Por sua vez, o presidente do Município, Jorge Vala, deu «os parabéns à comunidade do Arrimal pela obra [do Salão] que está aqui praticamente concluída e que começou a ser pensada há uns anos» e pela recuperação das peças de arte sacra. Segundo o edil, «devemos pensar o futuro e viver o presente sem nunca esquecer a memória e é nesse sentido que se vai recuperar a Igreja Velha, um templo que tem uma história muito ligada à população do Arrimal e que não podemos deixar morrer», frisou.

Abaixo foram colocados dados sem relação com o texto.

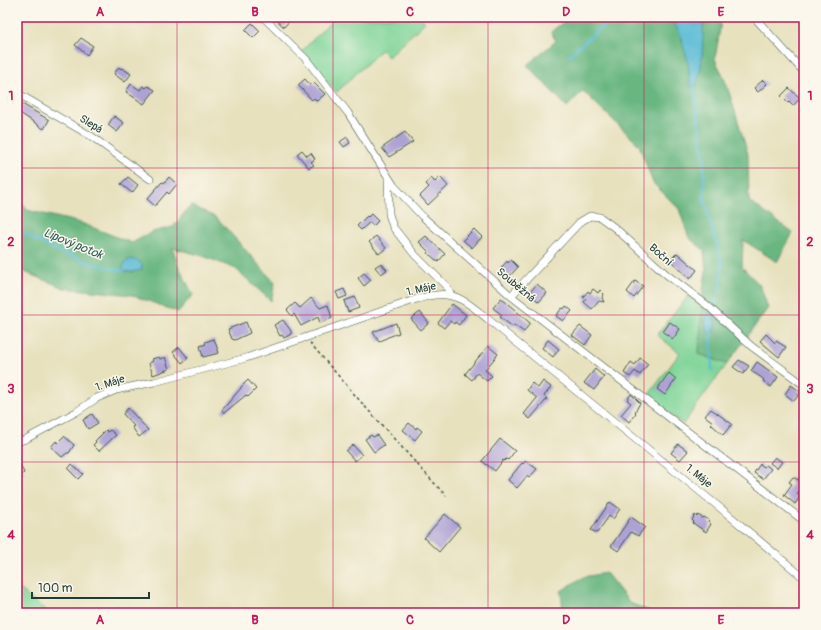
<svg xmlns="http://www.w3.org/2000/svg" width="821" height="630" font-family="Pangolin,sans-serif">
<rect width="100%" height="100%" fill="#fbf7ec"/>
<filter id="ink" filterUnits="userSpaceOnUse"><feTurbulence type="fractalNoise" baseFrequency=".025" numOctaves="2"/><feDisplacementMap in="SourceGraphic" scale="8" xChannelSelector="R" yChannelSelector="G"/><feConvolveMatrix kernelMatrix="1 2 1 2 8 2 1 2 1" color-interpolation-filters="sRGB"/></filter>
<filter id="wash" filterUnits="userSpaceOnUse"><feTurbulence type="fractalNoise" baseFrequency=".012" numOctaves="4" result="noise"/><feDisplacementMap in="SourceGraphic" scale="16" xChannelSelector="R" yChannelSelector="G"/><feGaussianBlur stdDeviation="0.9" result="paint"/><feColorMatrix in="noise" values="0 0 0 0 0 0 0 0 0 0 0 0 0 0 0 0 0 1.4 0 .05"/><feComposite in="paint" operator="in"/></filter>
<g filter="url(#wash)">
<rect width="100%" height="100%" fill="#e7e1be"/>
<path fill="#7fd498" stroke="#4f8866" d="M 335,17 L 421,17 L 425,22 L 388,57 L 381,50 L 337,92 L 301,52 Z
M 688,296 L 702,308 L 699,354 L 727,364 L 683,424 L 647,397 L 680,353 L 657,335 Z
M 17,586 L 32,600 L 50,613 L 17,613 Z"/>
<path fill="#67b680" stroke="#437a5a" d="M 569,17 L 722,17 L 715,59 L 727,85 L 748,154 L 749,201 L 793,233 L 777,262 L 743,240 L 742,267 L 760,285 L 768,308 L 727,364 L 699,354 L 703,290 L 706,271 L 704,250 L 689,238 L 679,209 L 653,183 L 639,145 L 583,91 L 567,107 L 527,65 L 556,41 L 551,32 Z
M 17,196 L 27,210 L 81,223 L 132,243 L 152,232 L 173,227 L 191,205 L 217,218 L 275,283 L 271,301 L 236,269 L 203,256 L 173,248 L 177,263 L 193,295 L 178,312 L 132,295 L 64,288 L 17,269 Z
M 606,573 L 630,603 L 654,613 L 563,613 L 561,591 L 583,577 Z"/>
<path fill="#56bad4" stroke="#3a7c84" d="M 647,17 L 703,17 C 703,36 704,73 694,89 C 687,82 690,72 688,62 C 687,56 684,50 683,44 C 678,29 672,9 653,22 L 649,21 Z
M 131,259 L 138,261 L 142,264 L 142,270 L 132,272 L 123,271 L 123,266 L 126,261 Z
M 709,313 L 712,313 C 716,320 717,329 710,335 C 705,329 703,319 709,313 Z"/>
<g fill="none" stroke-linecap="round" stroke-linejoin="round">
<path stroke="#56bad4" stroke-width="2.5" d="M 569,55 L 604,25 L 636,22 L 648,17
M 694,87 L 704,160 L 704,200 L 722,263 L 721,283 L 719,291
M 17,230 L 51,248 L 90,263 L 123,271
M 714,310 L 717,297
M 711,331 L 712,370"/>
</g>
<g id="blocks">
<path fill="#aea2d5" d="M 273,17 L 293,17 L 284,27 Z
M 252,23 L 260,31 L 253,38 L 245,30 Z
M 81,38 L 93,46 L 87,55 L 75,45 Z
M 119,67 L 121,69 L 122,68 L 131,74 L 125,82 L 114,74 Z
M 305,79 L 310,85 L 313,82 L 325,94 L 317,101 L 314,98 L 312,100 L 298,85 Z
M 763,80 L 767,84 L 758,92 L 754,88 Z
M 131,84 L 140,90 L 143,86 L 146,88 L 148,86 L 155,90 L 144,104 L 126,92 Z
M 789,88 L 800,98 L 793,106 L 789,102 L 788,103 L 781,96 Z
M 17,101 L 49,120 L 44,129 L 17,111 Z
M 114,116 L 124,123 L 117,132 L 108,125 Z
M 405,132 L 413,142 L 389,157 L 382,148 Z
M 347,137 L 350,143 L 344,147 L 340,142 Z
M 302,150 L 307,156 L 311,153 L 315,159 L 311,162 L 314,165 L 309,168 L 297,154 Z
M 128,177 L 138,185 L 132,193 L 121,184 Z
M 169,177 L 177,184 L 169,194 L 167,192 L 155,206 L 147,199 L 162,182 L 164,183 Z
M 440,177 L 448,186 L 428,205 L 420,196 L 429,187 L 426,184 L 431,178 L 435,182 Z
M 371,214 L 378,221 L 373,226 L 370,222 L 361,230 L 357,226 L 367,216 L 368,217 Z
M 474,229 L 482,237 L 472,248 L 463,240 Z
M 376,236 L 386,248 L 379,254 L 369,242 Z
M 426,236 L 445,254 L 438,262 L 427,252 L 428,251 L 419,242 Z
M 677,253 L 697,270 L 690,279 L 670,260 Z
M 511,260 L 518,267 L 509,277 L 501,271 L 503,270 L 501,268 L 507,261 L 508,263 Z
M 381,263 L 387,270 L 381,274 L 375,267 Z
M 364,273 L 371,280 L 364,286 L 358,278 Z
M 635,281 L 643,286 L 634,298 L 627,292 Z
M 537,284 L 547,293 L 539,302 L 529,293 Z
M 344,289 L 347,296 L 339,299 L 336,292 Z
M 593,289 L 598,293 L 600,290 L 604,294 L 602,298 L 604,302 L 599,301 L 592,309 L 584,302 L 586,299 L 583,297 L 588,291 L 590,293 Z
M 355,297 L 359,308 L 348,312 L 344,301 Z
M 311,298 L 320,308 L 328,305 L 332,318 L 320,323 L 318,317 L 301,326 L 294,314 L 292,316 L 287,310 L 295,303 L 300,308 Z
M 501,298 L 530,323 L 524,332 L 514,325 L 513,327 L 500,317 L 502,315 L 493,308 Z
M 452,304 L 466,315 L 459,325 L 455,322 L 454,324 L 450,321 L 444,328 L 438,323 Z
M 566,306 L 572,311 L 563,321 L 556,316 L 562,308 L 564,309 Z
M 420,312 L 429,323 L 421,330 L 411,319 Z
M 283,320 L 291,331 L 291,334 L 284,338 L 282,335 L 280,336 L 274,325 Z
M 246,322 L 250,333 L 235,340 L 232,339 L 228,329 Z
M 670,322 L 680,329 L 673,339 L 663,332 Z
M 396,323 L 399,333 L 388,337 L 379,342 L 373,332 Z
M 580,326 L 592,335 L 585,345 L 572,335 Z
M 766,334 L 775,343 L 776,341 L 786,347 L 779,357 L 760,341 Z
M 214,339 L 219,353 L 203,357 L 200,346 L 206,344 L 205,342 Z
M 548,340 L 559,349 L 553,357 L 542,348 Z
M 488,346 L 498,354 L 485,370 L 492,376 L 487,381 L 477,373 L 472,380 L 465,374 Z
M 179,347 L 188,358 L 182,363 L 173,352 Z
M 159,357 L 160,359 L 165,357 L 169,369 L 153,375 L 149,363 L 153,361 L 152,359 Z
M 640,358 L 648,364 L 640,375 L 635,371 L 630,377 L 624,373 L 631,362 L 635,365 Z
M 739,360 L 749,366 L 743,374 L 733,367 Z
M 757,362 L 778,377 L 771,387 L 763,381 L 764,380 L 762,378 L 751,371 Z
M 595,369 L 604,377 L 594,390 L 584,383 Z
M 669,373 L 676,379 L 665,395 L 657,389 Z
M 248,380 L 256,389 L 248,397 L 246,395 L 224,413 L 222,410 L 241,388 L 241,387 Z
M 543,381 L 551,387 L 544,396 L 547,399 L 530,419 L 524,414 L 537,398 L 527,390 L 532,383 L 538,388 Z
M 791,385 L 801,392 L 794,401 L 785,394 Z
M 631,394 L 640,403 L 636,410 L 635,412 L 636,413 L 629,422 L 621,415 L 631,403 L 627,400 Z
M 128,408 L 148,430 L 139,437 L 132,427 L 134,426 L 123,414 Z
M 711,409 L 732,424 L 723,435 L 711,424 L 713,422 L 705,416 Z
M 92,414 L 98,423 L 88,429 L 83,420 Z
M 409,423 L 416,429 L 417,427 L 422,431 L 415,440 L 403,430 Z
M 106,430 L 107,432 L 110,430 L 116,435 L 99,451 L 93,445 L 96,442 L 95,441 Z
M 371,435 L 373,437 L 377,435 L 384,445 L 374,452 L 365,439 Z
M 64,436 L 74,445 L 69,453 L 67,453 L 62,457 L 51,447 L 56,441 L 57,443 Z
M 500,439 L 515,451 L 508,460 L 506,459 L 504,461 L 503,460 L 495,471 L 482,461 Z
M 678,444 L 688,451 L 680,460 L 671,453 Z
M 353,445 L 362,455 L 355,461 L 346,451 Z
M 775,457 L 782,462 L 777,468 L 770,463 Z
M 17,459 L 24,473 L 17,478 Z
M 526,461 L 537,469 L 529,478 L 527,476 L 517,488 L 508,480 L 522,463 L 523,464 Z
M 72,464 L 83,474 L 78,479 L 68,469 Z
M 760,464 L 764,467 L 766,465 L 771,469 L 763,479 L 754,473 Z
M 793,477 L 804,483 L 797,494 L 800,497 L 795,504 L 784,495 L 792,484 L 789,482 Z
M 610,502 L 620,509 L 613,519 L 609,516 L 597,533 L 591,530 Z
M 445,514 L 460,527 L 439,552 L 424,538 Z
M 695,515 L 697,517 L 698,515 L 703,518 L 704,517 L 709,520 L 708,521 L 711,524 L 706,532 L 693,523 L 694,522 L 692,520 Z
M 631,517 L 645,527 L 638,536 L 631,532 L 618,551 L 611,546 Z"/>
</g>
</g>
<g filter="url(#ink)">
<use href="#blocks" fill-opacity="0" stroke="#3d5649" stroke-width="1"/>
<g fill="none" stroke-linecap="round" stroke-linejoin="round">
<g stroke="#3d5649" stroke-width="8">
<path id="street" d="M 263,17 L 306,59 L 348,113 L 394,186 L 422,216 L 511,296 L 804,521
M 754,17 L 804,72
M 17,93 L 91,136 L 150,179
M 388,177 L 389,214 L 393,227 L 415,255 L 446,286 L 451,295
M 511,296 L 580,222 L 590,216 L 600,217 L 615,228 L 666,274 L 708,306 L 751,346 L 804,385
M 17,442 L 26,439 L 76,412 L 97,398 L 116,390 L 154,382 L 246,358 L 417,299 C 423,298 429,295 436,295 C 458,292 473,307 489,320 L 719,507 L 804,578"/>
</g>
<path stroke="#3d5649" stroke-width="1.5" stroke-dasharray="3 3" stroke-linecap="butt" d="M 310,343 L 368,410 L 446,496"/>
<use href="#street" stroke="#fff" stroke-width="7"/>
</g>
</g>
<path fill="none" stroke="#c2185b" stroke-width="1" stroke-opacity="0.55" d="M 177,17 L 177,613M 333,17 L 333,613M 488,17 L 488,613M 644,17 L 644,613M 17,168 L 804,168M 17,315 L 804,315M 17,462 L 804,462"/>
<g text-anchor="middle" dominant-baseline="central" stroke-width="3" stroke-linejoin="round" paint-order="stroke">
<g font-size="11" fill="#1f3d34" stroke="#fbf7ec">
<text transform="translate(91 124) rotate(32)">Slepá</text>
<text transform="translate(661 255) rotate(42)">Boční</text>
<text transform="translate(516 285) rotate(40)">Souběžná</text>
<text transform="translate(421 289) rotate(-13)">1. Máje</text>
<text transform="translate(110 383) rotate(-18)">1. Máje</text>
<text transform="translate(699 476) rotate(39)">1. Máje</text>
</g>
<g font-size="12" font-style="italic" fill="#2d5c5c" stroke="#fbf7ec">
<text transform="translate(73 244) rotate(22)">Lipový potok</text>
</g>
</g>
<rect width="821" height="630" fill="none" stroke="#fbf7ec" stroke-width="44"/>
<path d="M32 592v6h117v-6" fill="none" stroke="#1f3d34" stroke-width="2"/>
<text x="38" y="592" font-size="12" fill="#1f3d34" stroke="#fbf7ec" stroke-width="3" paint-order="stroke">100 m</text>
<rect x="22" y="22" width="777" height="586" fill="none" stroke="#c2185b" stroke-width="1.5"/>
<g font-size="13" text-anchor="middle" font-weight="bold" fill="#c2185b">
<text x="100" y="16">A</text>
<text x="255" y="16">B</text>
<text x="410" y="16">C</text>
<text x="566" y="16">D</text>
<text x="721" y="16">E</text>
<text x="11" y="100">1</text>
<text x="810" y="100">1</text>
<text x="11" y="246">2</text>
<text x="810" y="246">2</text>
<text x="11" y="393">3</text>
<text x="810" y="393">3</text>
<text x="11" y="539">4</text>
<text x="810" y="539">4</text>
<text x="100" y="624">A</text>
<text x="255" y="624">B</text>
<text x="410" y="624">C</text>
<text x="566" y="624">D</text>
<text x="721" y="624">E</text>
</g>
</svg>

Jorge Vala mostrou-se bastante satisfeito com o desfecho das negociações iniciadas com a Diocese em 2019 e das quais resultou o protocolo «que responsabiliza o Município a reabilitar este templo». Antes de falar daquilo que será o futuro Centro Comunitário e de se congratular por «um dos mais promissores arquitetos da nova geração do nosso país ter aceitado ser parceiro», referiu que no imediato a Câmara vai «limpar e vedar o espaço da igreja e analisar onde tem de intervir».

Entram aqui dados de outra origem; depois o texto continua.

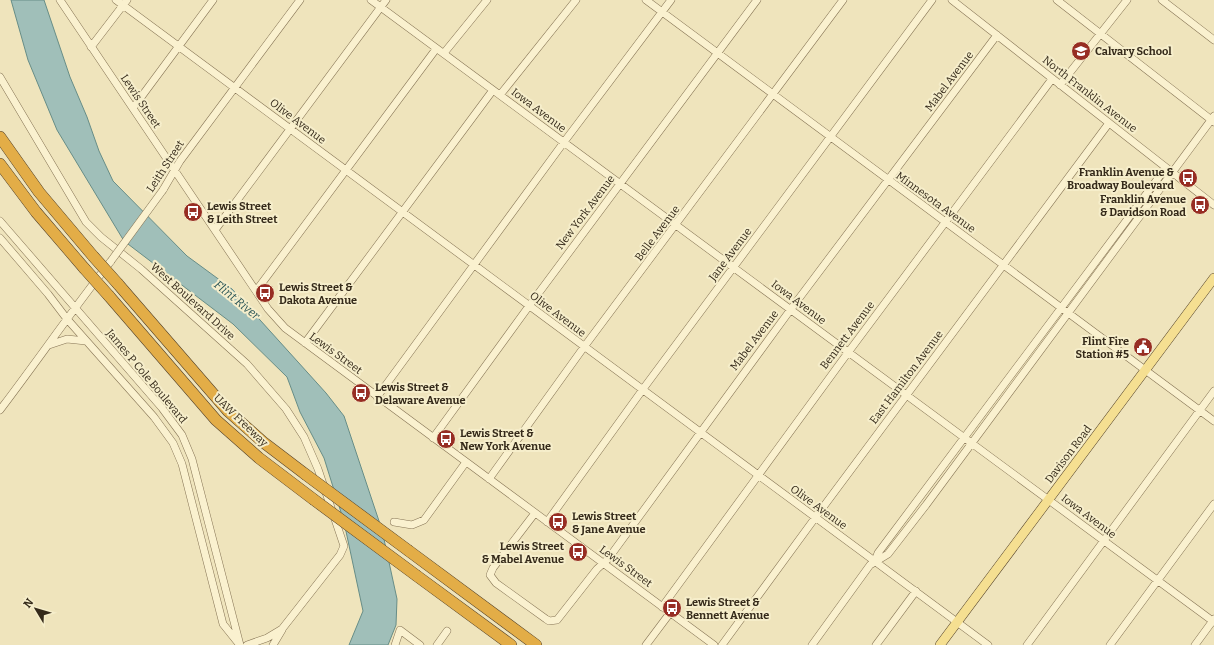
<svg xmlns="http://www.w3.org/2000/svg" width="1214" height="645" font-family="Bitter,serif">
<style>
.water{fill:#a0bfb9;stroke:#678d87}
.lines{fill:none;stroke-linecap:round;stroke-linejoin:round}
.minor-casing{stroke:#867455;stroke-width:8}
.major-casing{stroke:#53412a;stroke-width:10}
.highway-casing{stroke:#53412a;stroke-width:12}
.minor{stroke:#faf1cf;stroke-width:7}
.major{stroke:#f5df91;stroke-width:9}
.highway{stroke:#e3ad47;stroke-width:11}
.minor-bridge-casing{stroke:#867455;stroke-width:8;stroke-linecap:butt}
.highway-bridge-casing{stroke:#53412a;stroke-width:12;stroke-linecap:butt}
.minor-bridge{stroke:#faf1cf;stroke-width:7}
.highway-bridge{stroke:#e3ad47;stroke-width:11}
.labels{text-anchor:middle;stroke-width:4;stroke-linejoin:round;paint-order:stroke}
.poi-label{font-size:11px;font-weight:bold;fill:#352a1a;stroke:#f6eecb;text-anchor:start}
.street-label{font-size:11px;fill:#352a1a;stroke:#f6eecb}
.water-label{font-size:12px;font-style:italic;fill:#295455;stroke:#f6eecb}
</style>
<rect width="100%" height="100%" fill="#efe4bc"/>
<path class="water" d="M11,0H44L70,77L87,117L99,151L113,181L187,256L232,289L326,393L344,416L382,530L397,599L396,625L388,645H349L363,611L344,522L324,458L300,412L287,377L233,324L124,241L57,130L28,60Z"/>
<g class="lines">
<g class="minor-casing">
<path id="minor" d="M60,0L268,309L285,328L714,645
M116,0L988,645
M371,0L1214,622
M646,0L1214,421
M952,0L1214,205
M1057,0L1214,122
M1162,0L1214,40
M91,47L127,0
M444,53L487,0
M0,77L86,222L101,237L141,269L247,364L286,409L304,437L318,469L344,546L340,555L282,629L267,638L247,645
M1060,85L1127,0
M500,95L576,0
M133,108L213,0
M163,190L180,161L300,0
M0,221L162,408L182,435L192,459L240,645
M215,230L386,0
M0,238L48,294L67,319L154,417L173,443L182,464L223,624L239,644
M256,291L436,49
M305,343L493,90
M49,345L67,339L86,341
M377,397L564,142L671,0
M0,410C38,360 73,309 111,261
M433,438L529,306L757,0
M489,479L584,347L843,0
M535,513L493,568L490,575L496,583L546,619L549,621L557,620L597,569L608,559L791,309L997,35
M394,522L412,525L424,520L466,462
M547,522L646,385L932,0
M875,561L878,553L1162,173L1172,172
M662,607L844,358L1052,79
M273,645L282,630
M395,645L400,630L420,645
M437,645L447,631
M646,645L670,613
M722,645L815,518L1109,123
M812,645L870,565L888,554L926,505L1214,116
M876,645L916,591
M1027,645L1214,391
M1110,645L1214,504
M1195,645L1214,619"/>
</g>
<g class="major-casing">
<path id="major" d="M940,645L1214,278"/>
</g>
<g class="highway-casing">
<path id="highway" d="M0,137L39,192L93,256
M0,164L36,212L84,268
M118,284L228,411L263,442L305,474
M109,296L216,420L259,458L313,499
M409,551L536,645
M417,576L511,645"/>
</g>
<use href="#minor" class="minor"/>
<use href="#major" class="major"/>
<use href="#highway" class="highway"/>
<g class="minor-bridge-casing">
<path id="minor-bridge" d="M111,261L163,190"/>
</g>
<g class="highway-bridge-casing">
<path id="highway-bridge" d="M93,256L118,284
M84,268L109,296
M305,474L409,551
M313,499L417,576"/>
</g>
<use href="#minor-bridge" class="minor-bridge"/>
<use href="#highway-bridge" class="highway-bridge"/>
</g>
<defs>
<g id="school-disc" transform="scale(1)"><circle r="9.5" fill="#972d23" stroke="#f6eecb"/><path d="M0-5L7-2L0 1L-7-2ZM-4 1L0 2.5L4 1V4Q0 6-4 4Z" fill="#fff"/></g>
<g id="bus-disc" transform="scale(1)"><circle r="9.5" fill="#972d23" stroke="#f6eecb"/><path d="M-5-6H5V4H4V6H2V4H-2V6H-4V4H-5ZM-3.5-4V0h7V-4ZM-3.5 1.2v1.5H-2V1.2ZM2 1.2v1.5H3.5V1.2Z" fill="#fff"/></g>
<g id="civic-disc" transform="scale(1)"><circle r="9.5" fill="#972d23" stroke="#f6eecb"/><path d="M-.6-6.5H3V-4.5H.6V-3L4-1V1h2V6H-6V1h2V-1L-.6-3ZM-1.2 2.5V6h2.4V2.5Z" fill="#fff"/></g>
</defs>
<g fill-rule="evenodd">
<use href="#school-disc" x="1081" y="51"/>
<use href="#bus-disc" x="1188" y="178"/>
<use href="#bus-disc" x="1200" y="205"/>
<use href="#bus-disc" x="193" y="212"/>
<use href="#bus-disc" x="265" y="293"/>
<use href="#civic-disc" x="1143" y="347"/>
<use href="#bus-disc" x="361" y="393"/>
<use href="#bus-disc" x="446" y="439"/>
<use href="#bus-disc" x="558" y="522"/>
<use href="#bus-disc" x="578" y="552"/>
<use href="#bus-disc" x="672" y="608"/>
</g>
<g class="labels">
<g class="poi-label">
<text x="1095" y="55">Calvary School</text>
<text x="1174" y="176" text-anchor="end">Franklin Avenue &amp;<tspan x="1174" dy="13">Broadway Boulevard</tspan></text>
<text x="1186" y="203" text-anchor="end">Franklin Avenue<tspan x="1186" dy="13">&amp; Davidson Road</tspan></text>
<text x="207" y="210">Lewis Street<tspan x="207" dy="13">&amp; Leith Street</tspan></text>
<text x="279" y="291">Lewis Street &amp;<tspan x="279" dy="13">Dakota Avenue</tspan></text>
<text x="1129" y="345" text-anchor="end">Flint Fire<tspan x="1129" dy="13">Station #5</tspan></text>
<text x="375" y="391">Lewis Street &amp;<tspan x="375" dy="13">Delaware Avenue</tspan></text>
<text x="460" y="437">Lewis Street &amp;<tspan x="460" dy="13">New York Avenue</tspan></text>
<text x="572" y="520">Lewis Street<tspan x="572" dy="13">&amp; Jane Avenue</tspan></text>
<text x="564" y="550" text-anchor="end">Lewis Street<tspan x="564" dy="13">&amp; Mabel Avenue</tspan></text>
<text x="686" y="606">Lewis Street &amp;<tspan x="686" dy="13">Bennett Avenue</tspan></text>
</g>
<g class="street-label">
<text transform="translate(949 81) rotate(-53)" y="4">Mabel Avenue</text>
<text transform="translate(1090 94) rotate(38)" y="4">North Franklin Avenue</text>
<text transform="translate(141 101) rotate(56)" y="4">Lewis Street</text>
<text transform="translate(539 110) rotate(37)" y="4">Iowa Avenue</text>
<text transform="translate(298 121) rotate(37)" y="4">Olive Avenue</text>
<text transform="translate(165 166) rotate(-57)" y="4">Leith Street</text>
<text transform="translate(936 202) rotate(36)" y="4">Minnesota Avenue</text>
<text transform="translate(585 212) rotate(-53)" y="4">New York Avenue</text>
<text transform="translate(657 233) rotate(-53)" y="4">Belle Avenue</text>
<text transform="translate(730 254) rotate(-53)" y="4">Jane Avenue</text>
<text transform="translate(193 301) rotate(42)" y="4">West Boulevard Drive</text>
<text transform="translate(799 302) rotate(37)" y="4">Iowa Avenue</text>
<text transform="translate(558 314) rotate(37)" y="4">Olive Avenue</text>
<text transform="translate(847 335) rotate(-53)" y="4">Bennett Avenue</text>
<text transform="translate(754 340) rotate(-53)" y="4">Mabel Avenue</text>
<text transform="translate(336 353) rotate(36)" y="4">Lewis Street</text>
<text transform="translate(147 376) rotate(50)" y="4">James P Cole Boulevard</text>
<text transform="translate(906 377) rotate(-53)" y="4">East Hamilton Avenue</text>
<text transform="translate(241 420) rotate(44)" y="4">UAW Freeway</text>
<text transform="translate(1068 454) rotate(-53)" y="4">Davison Road</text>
<text transform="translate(819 507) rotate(36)" y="4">Olive Avenue</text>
<text transform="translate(1089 516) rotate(37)" y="4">Iowa Avenue</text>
<text transform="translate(626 566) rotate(36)" y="4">Lewis Street</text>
</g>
<g class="water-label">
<text transform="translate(237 300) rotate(39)" y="4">Flint River</text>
</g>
</g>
<g transform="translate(36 609) rotate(308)" stroke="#f6eecb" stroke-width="3" paint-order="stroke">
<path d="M0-3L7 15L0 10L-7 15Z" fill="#352a1a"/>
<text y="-6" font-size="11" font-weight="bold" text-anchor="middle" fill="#352a1a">N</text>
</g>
</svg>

Por último, o Vigário-Geral da Diocese, padre Jorge Guarda, felicitou a paróquia por mais este novo edifício «que servirá para múltiplas atividades, desde a confraternização, à cultura, para usufruto da comunidade mas também para iniciativas de angariação de meios para a subsistência da paróquia». O representante do bispo diocesano felicitou também a Câmara «por ter aberto esta possibilidade de recuperação da Igreja Velha do Arrimal», um edifício que diz acompanhar «há mais de 20 anos e que era uma preocupação para a qual não se via solução», sublinhou. De acordo com o padre Jorge Guarda, este tipo de edifícios depois de recuperados têm «uma função prática mas também um valor memória» e isto é muito importante porque «uma comunidade sem memória é uma comunidade sem vida, sem coisas para contar, sem valores para viver e para transmitir aos vindouros». Além disso «a memória ajuda a alimentar a espiritualidade», defendeu.
O responsável diocesano fez ainda um veemente apelo para que a população usufrua e acarinhe o futuro centro comunitário.